If all goes as smoothly as possible, with no relapse of her cancer and controlled GVHD, the absolute soonest we would be able to return home to Montana would be 100 days post transplant. This puts us here in Seattle at least until October. This is such a daunting thought, yet I constantly remind myself that returning in October with Allistaire alive and well would be an incalculable gift. I miss home, boy do I miss it but it almost seems like a fairy tale place. It is often hard for me to believe I really have a life there. I didn’t recognize my own driveway in a video Sten sent me of Solveig riding her new bike. It is weird to have to ask your husband what your child is up to these days. Five months ago today, I saw that I had a missed call from Seattle Children’s Hospital. As I listened to the voice of Dr. Gardner asking me to call her back, I knew. I knew that biopsy result had confirmed that Allistaire had relapsed. My face and heart have never hurt as bad as they did that night. I had seen enough the first time around to know what did and could lie before us. That seems forever ago. I’ve been home five days in five months. Life before cancer seems forever ago. I watched kids running across the grass this evening. I watch their bodies moving, their mom along side and I wonder what it is like to not constantly fear what is going on inside your child’s body. I have a healthy child. I do know what it’s like and I don’t. The wondering will now always be there with Allistaire. Cancer casts a cold shadow once it has entered your life. Even with amazing test results less than a week ago, I am left wondering. Her bone marrow is clear but what about the rest of her?

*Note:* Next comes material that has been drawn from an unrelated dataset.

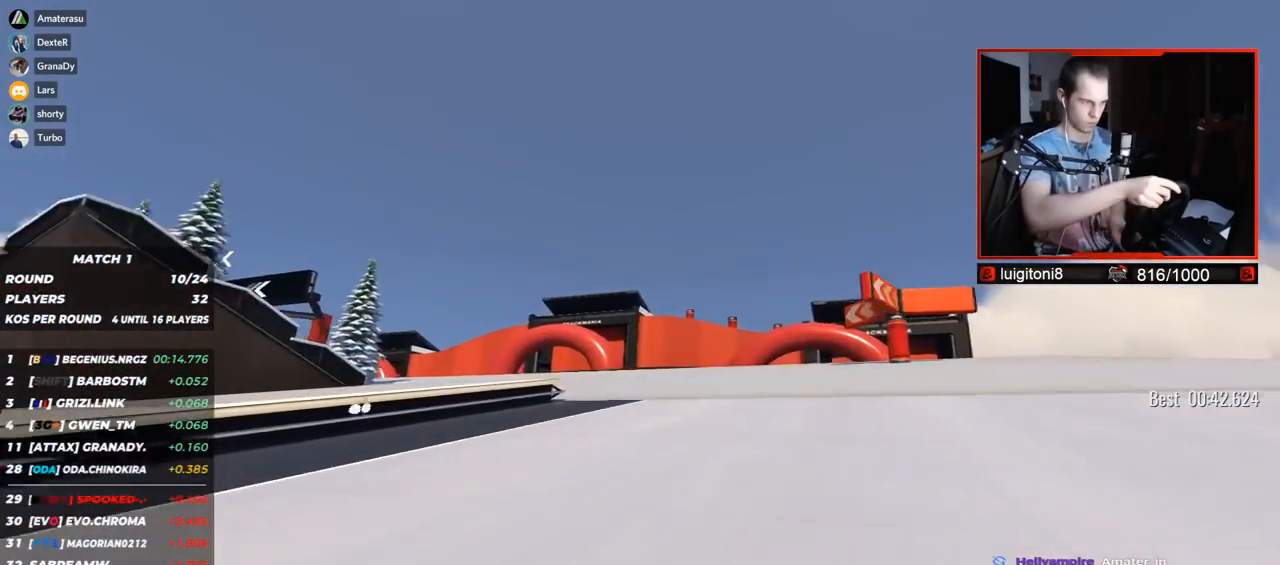
{"keys": ["left", "up"], "events": []}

The Lord broke down a mighty wall and expanded my borders. Yet I still see walls, walls that define the contours of my life, walls that I grumble over and curse and in whose presence I cringe. I have seen the face of my Father thousands of times, but still I must turn back to Him. Hebrews 4, calls the child of God to, “make every effort to enter that rest,” the, “Sabbath-rest for the people of God.” Such a strange admonishment to “make every effort,” to enter, “rest.” Aren’t the ideas of “effort,” and “rest,” opposed? What I know is that I do not naturally rest in the Lord. What is natural for my flesh is to be at “unrest.” I am prone to anxiety and listlessness. I am prone to gripping my troubles in my own fists, turning them over this way and that, trying to find a way to make them into what I want. I try to fancy up my walls, chisel in hand. Rather, I must choose to turn. Sometimes I find it far too much for me to even slow the inertia of going my own way, that I might turn to the Lord. “Help me turn to you, Lord.”